At the county line on U.S. 101 a reporter from the San Francisco Chronicle talked with Tommy, and with another Angel, named Tiny, a six-foot-six, 240-pound outlaw with a shoulder-length pigtail who later gained nationwide fame for his attack on a Get Out of Vietnam demonstration in Berkeley.
We’re ordinary guys, said Tommy. Most of us work. About half are married, I guess, and a few own their homes. Just because we like to ride motorcycles, the cops give us trouble everywhere we go. That rape charge is phony and it won’t stick. The whole thing was voluntary.
Shit, our bondsman will have those guys out in two hours, said Tiny. Why can’t people let us alone, anyway? All we want to do is get together now and then and have some fun — just like the Masons, or any other group.

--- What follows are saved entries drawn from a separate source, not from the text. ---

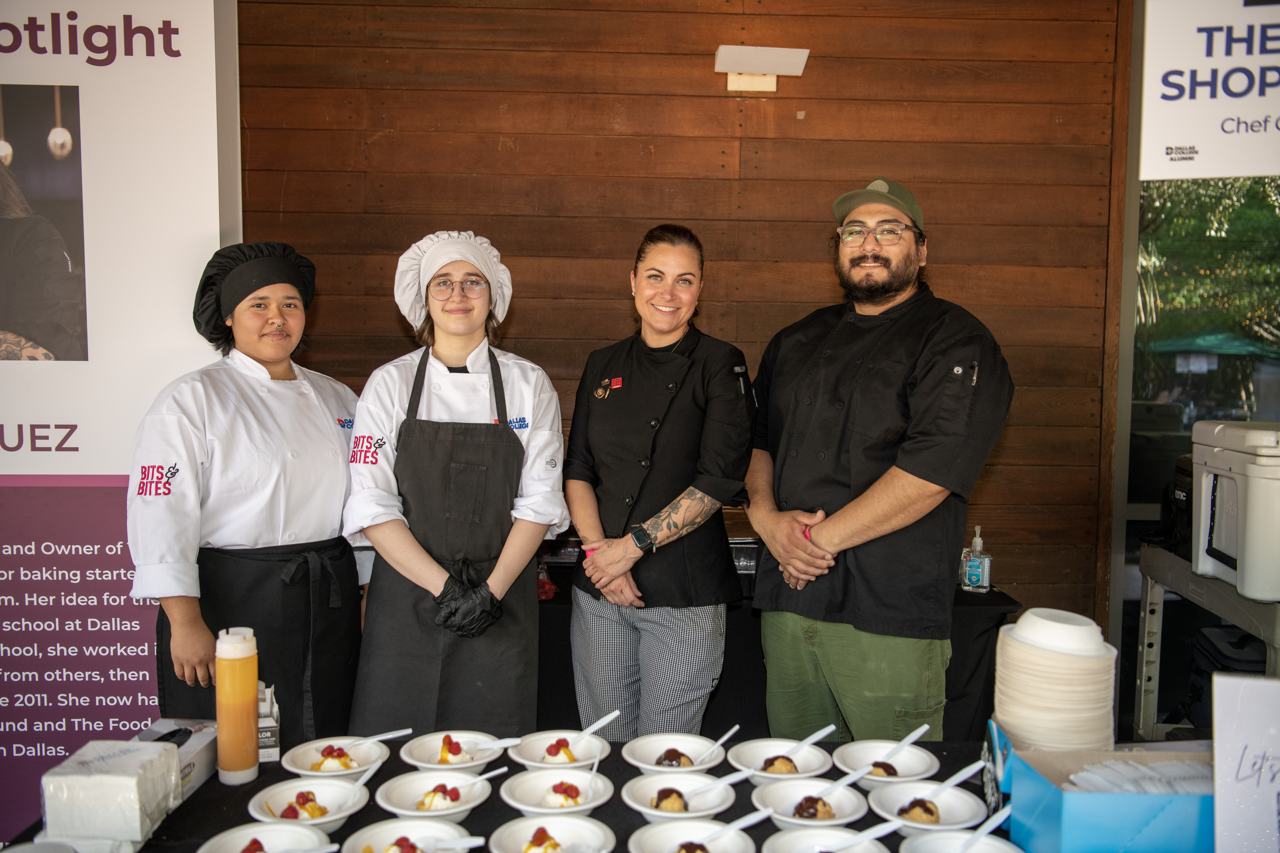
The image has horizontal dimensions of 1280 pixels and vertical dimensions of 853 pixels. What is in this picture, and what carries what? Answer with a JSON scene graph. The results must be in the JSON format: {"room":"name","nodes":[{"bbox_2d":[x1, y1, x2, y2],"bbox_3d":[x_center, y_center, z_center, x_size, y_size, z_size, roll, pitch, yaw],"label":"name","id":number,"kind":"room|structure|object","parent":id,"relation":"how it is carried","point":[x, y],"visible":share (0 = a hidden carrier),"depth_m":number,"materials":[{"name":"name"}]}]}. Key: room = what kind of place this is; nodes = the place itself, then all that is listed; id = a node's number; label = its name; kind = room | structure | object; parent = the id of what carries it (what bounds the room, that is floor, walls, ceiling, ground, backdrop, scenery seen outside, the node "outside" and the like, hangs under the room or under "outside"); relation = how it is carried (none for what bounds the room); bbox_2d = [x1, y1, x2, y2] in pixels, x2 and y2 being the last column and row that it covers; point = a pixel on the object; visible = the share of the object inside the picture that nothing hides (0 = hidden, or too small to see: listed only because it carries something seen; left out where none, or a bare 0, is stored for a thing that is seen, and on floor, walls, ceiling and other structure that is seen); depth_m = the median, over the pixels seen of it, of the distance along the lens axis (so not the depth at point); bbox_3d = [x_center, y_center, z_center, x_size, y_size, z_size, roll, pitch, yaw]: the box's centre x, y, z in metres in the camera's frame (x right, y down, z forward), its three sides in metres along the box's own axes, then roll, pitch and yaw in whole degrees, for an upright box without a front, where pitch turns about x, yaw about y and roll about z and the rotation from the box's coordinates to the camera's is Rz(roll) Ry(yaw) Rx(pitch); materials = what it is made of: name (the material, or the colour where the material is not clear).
{"room":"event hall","nodes":[
{"label":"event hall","id":0,"kind":"room"},
{"bbox_2d":[242,0,1126,637],"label":"wooden wall","id":1,"kind":"structure","parent":0,"point":[817,264],"depth_m":4.08,"materials":[{"name":"brown wood"}]},
{"bbox_2d":[713,45,809,92],"bbox_3d":[0.414,-1.232,3.931,0.296,0.126,0.195,1,4,-2],"label":"wall lamp","id":2,"kind":"object","parent":1,"relation":"attached to","point":[802,56],"visible":0.98,"depth_m":3.90,"materials":[{"name":"white"}]},
{"bbox_2d":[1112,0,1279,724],"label":"window","id":3,"kind":"structure","parent":0,"point":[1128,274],"depth_m":4.25,"materials":[{"name":"glass"}]},
{"bbox_2d":[1136,0,1279,178],"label":"hanging sign","id":4,"kind":"object","parent":3,"relation":"attached to","point":[1183,138],"visible":0.99,"depth_m":3.20,"materials":[{"name":"white"}]},
{"label":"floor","id":5,"kind":"structure","parent":0,"visible":0},
{"bbox_2d":[0,0,240,833],"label":"banner","id":6,"kind":"object","parent":5,"relation":"on","point":[78,68],"visible":0.81,"depth_m":3.16,"materials":[{"name":"white"}]},
{"bbox_2d":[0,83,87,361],"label":"photograph","id":7,"kind":"object","parent":6,"relation":"attached to","point":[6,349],"visible":0.96,"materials":[{"name":"black"}]},
{"bbox_2d":[129,242,367,743],"bbox_3d":[-0.955,0.323,2.876,0.530,1.452,0.712,2,4,21],"label":"woman","id":8,"kind":"object","parent":5,"relation":"on","point":[224,439],"visible":0.87,"depth_m":2.71},
{"bbox_2d":[342,231,568,744],"bbox_3d":[-0.475,0.329,2.970,0.549,1.526,0.673,1,4,-2],"label":"woman","id":9,"kind":"object","parent":5,"relation":"on","point":[512,431],"visible":0.92,"depth_m":2.79},
{"bbox_2d":[9,733,1164,852],"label":"table","id":10,"kind":"object","parent":5,"relation":"on","point":[632,819],"visible":0.39,"depth_m":1.94,"materials":[{"name":"black fabric"}]},
{"bbox_2d":[42,739,185,847],"bbox_3d":[-0.814,0.565,1.765,0.156,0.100,0.175,1,4,-2],"label":"napkin stack","id":11,"kind":"object","parent":10,"relation":"on","point":[118,779],"visible":0.98,"depth_m":1.70,"materials":[{"name":"white paper"}]},
{"bbox_2d":[131,720,219,796],"bbox_3d":[-0.834,0.586,1.997,0.129,0.080,0.234,1,4,-2],"label":"small box","id":12,"kind":"object","parent":10,"relation":"on","point":[199,742],"visible":0.47,"depth_m":2.02,"materials":[{"name":"white cardboard"}]},
{"bbox_2d":[214,626,260,785],"bbox_3d":[-0.698,0.481,1.969,0.069,0.259,0.070,1,4,10],"label":"squeeze bottle","id":13,"kind":"object","parent":10,"relation":"on","point":[224,722],"visible":0.99,"depth_m":1.94,"materials":[{"name":"orange plastic"}]},
{"bbox_2d":[194,821,333,852],"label":"bowl","id":14,"kind":"object","parent":10,"relation":"on","point":[309,834],"visible":0.96,"depth_m":1.74,"materials":[{"name":"white paper"}]},
{"bbox_2d":[256,681,280,762],"bbox_3d":[-0.706,0.539,2.100,0.065,0.127,0.109,-1,4,-21],"label":"small box","id":15,"kind":"object","parent":10,"relation":"on","point":[271,725],"visible":0.57,"depth_m":2.06,"materials":[{"name":"white"}]},
{"bbox_2d":[246,777,372,833],"bbox_3d":[-0.537,0.628,1.864,0.190,0.063,0.191,1,4,-2],"label":"bowl","id":16,"kind":"object","parent":10,"relation":"on","point":[321,789],"visible":0.77,"depth_m":1.88,"materials":[{"name":"white paper"}]},
{"bbox_2d":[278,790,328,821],"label":"dessert","id":17,"kind":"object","parent":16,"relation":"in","point":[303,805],"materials":[{"name":"white food"}]},
{"bbox_2d":[346,753,386,798],"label":"spoon","id":18,"kind":"object","parent":16,"relation":"in","point":[366,777],"visible":0.82,"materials":[{"name":"white plastic"}]},
{"bbox_2d":[281,737,389,778],"bbox_3d":[-0.554,0.619,2.082,0.187,0.060,0.189,-1,4,-18],"label":"bowl","id":19,"kind":"object","parent":10,"relation":"on","point":[376,755],"visible":0.75,"depth_m":2.09,"materials":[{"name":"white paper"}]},
{"bbox_2d":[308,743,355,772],"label":"dessert","id":20,"kind":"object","parent":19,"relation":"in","point":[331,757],"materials":[{"name":"white food"}]},
{"bbox_2d":[335,728,415,747],"bbox_3d":[-0.506,0.593,2.129,0.171,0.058,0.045,-1,4,-18],"label":"spoon","id":21,"kind":"object","parent":19,"relation":"in","point":[387,737],"visible":0.91,"depth_m":2.13,"materials":[{"name":"white plastic"}]},
{"bbox_2d":[341,816,474,852],"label":"bowl","id":22,"kind":"object","parent":10,"relation":"on","point":[394,827],"visible":0.94,"depth_m":1.77,"materials":[{"name":"white paper"}]},
{"bbox_2d":[431,836,485,852],"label":"spoon","id":23,"kind":"object","parent":22,"relation":"in","point":[472,844],"visible":0.97,"depth_m":1.69,"materials":[{"name":"white plastic"}]},
{"bbox_2d":[373,768,493,821],"bbox_3d":[-0.342,0.627,1.917,0.193,0.064,0.194,1,4,-2],"label":"bowl","id":24,"kind":"object","parent":10,"relation":"on","point":[459,809],"visible":0.78,"depth_m":1.93,"materials":[{"name":"white paper"}]},
{"bbox_2d":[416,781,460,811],"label":"dessert","id":25,"kind":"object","parent":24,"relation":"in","point":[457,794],"visible":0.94,"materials":[{"name":"white food"}]},
{"bbox_2d":[425,768,506,803],"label":"spoon","id":26,"kind":"object","parent":24,"relation":"in","point":[497,772],"visible":0.94,"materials":[{"name":"white plastic"}]},
{"bbox_2d":[399,730,505,771],"bbox_3d":[-0.346,0.616,2.111,0.190,0.061,0.194,-1,4,-18],"label":"bowl","id":27,"kind":"object","parent":10,"relation":"on","point":[424,752],"visible":0.8,"depth_m":2.13,"materials":[{"name":"white paper"}]},
{"bbox_2d":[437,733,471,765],"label":"dessert","id":28,"kind":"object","parent":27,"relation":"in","point":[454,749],"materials":[{"name":"white food"}]},
{"bbox_2d":[476,736,528,750],"bbox_3d":[-0.283,0.601,2.131,0.160,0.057,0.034,1,4,-2],"label":"spoon","id":29,"kind":"object","parent":27,"relation":"in","point":[502,745],"visible":0.86,"depth_m":2.13,"materials":[{"name":"white plastic"}]},
{"bbox_2d":[486,814,616,852],"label":"bowl","id":30,"kind":"object","parent":10,"relation":"on","point":[517,827],"visible":0.98,"depth_m":1.78,"materials":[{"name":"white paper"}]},
{"bbox_2d":[499,768,614,819],"bbox_3d":[-0.140,0.631,1.926,0.189,0.065,0.191,1,4,-2],"label":"bowl","id":31,"kind":"object","parent":10,"relation":"on","point":[529,789],"visible":0.9,"depth_m":1.94,"materials":[{"name":"white paper"}]},
{"bbox_2d":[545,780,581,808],"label":"dessert","id":32,"kind":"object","parent":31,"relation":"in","point":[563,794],"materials":[{"name":"white food"}]},
{"bbox_2d":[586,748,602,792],"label":"spoon","id":33,"kind":"object","parent":31,"relation":"in","point":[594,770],"visible":0.7,"depth_m":1.94,"materials":[{"name":"white plastic"}]},
{"bbox_2d":[509,730,612,769],"bbox_3d":[-0.150,0.621,2.154,0.192,0.061,0.196,1,4,-2],"label":"bowl","id":34,"kind":"object","parent":10,"relation":"on","point":[529,752],"visible":0.81,"depth_m":2.16,"materials":[{"name":"white paper"}]},
{"bbox_2d":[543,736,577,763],"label":"dessert","id":35,"kind":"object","parent":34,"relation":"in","point":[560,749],"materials":[{"name":"white food"}]},
{"bbox_2d":[571,709,623,746],"bbox_3d":[-0.093,0.596,2.201,0.129,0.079,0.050,-3,5,-40],"label":"spoon","id":36,"kind":"object","parent":34,"relation":"in","point":[602,722],"visible":0.9,"depth_m":2.20,"materials":[{"name":"white plastic"}]},
{"bbox_2d":[620,731,725,773],"bbox_3d":[0.065,0.624,2.104,0.193,0.063,0.198,1,4,-2],"label":"bowl","id":37,"kind":"object","parent":10,"relation":"on","point":[634,752],"visible":0.85,"depth_m":2.14,"materials":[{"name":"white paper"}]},
{"bbox_2d":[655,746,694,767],"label":"dessert","id":38,"kind":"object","parent":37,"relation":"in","point":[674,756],"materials":[{"name":"brown food"}]},
{"bbox_2d":[703,724,740,756],"bbox_3d":[0.132,0.592,2.086,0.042,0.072,0.129,4,5,35],"label":"spoon","id":39,"kind":"object","parent":37,"relation":"in","point":[735,730],"visible":0.9,"depth_m":2.10,"materials":[{"name":"white plastic"}]},
{"bbox_2d":[619,769,739,821],"bbox_3d":[0.072,0.634,1.926,0.195,0.065,0.198,1,4,-2],"label":"bowl","id":40,"kind":"object","parent":10,"relation":"on","point":[634,789],"visible":0.76,"depth_m":1.93,"materials":[{"name":"white paper"}]},
{"bbox_2d":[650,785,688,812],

But the presses were already rolling and the eight-column headline said: HELL’S ANGELS GANG RAPE. The Masons haven’t had that kind of publicity since the eighteenth century, when Casanova was climbing through windows and giving the brotherhood a bad name. Perhaps the Angels will one day follow the Freemasons into bourgeois senility, but by then some other group will be making outrage headlines: a Hovercraft gang, or maybe some once-bland fraternal group tooling up even now for whatever the future might force on them.
What is the trend in Kiwanis? There are rumors in Oakland of a new militancy in that outfit, a radical ferment that could drastically alter the club’s image. In the drift and flux of these times it is easy enough to foresee a Sunday morning, ten or twenty years hence, when a group of middle-aged men wearing dark blazers with Hell’s Angels crests on the pockets will be pacing their mortgaged living rooms and muttering sadly at a headline saying: KIWANIS GANG RAPE: FOUR HELD, OTHERS FLEE, RINGLEADER SOUGHT.
And in some shocked American city a police chief will be saying — as the Monterey chief said in 1964 of the Hell’s Angels — They will not be welcomed back, because of the atmosphere created.